## Task to complete
Locate each line in the records below that contains the word "approximately", and copy those lines out in full.

## Provided information
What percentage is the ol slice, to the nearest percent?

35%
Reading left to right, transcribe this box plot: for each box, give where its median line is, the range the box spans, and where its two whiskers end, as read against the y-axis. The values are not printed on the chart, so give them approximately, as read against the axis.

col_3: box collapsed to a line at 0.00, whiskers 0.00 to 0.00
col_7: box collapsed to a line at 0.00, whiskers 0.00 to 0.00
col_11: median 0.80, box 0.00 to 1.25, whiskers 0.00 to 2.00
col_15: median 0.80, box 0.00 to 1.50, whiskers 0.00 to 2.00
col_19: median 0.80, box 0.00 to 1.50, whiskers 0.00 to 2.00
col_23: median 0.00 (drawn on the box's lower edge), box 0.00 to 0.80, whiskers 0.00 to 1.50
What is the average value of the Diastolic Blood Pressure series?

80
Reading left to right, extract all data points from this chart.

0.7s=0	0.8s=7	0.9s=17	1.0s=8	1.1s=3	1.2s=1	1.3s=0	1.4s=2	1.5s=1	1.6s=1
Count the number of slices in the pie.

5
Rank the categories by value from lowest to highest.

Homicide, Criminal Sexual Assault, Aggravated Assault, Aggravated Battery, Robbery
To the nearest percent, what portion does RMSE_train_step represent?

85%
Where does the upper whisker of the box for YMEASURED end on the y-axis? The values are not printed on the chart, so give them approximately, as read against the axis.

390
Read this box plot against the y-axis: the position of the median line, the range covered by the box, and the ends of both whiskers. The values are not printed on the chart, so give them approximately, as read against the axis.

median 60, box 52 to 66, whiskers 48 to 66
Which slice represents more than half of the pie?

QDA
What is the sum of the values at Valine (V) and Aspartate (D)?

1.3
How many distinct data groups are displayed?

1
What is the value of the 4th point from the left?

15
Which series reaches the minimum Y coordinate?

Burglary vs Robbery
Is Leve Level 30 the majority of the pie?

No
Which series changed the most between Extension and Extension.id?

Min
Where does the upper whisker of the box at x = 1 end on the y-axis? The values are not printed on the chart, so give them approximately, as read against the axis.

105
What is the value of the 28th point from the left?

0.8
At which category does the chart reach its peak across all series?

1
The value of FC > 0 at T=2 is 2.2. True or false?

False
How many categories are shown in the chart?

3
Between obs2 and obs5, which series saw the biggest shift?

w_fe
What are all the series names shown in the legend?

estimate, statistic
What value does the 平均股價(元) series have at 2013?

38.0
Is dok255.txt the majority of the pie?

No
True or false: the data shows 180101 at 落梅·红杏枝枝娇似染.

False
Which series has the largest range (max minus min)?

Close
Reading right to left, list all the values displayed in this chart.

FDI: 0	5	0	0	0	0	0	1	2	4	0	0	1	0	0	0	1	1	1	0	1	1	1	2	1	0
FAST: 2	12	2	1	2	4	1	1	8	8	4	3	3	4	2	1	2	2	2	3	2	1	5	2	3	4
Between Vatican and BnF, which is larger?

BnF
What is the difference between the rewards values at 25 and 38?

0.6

## Your solution
Reading left to right, transcribe this box plot: for each box, give where its median line is, the range the box spans, and where its two whiskers end, as read against the y-axis. The values are not printed on the chart, so give them approximately, as read against the axis.
Where does the upper whisker of the box for YMEASURED end on the y-axis? The values are not printed on the chart, so give them approximately, as read against the axis.
Read this box plot against the y-axis: the position of the median line, the range covered by the box, and the ends of both whiskers. The values are not printed on the chart, so give them approximately, as read against the axis.
Where does the upper whisker of the box at x = 1 end on the y-axis? The values are not printed on the chart, so give them approximately, as read against the axis.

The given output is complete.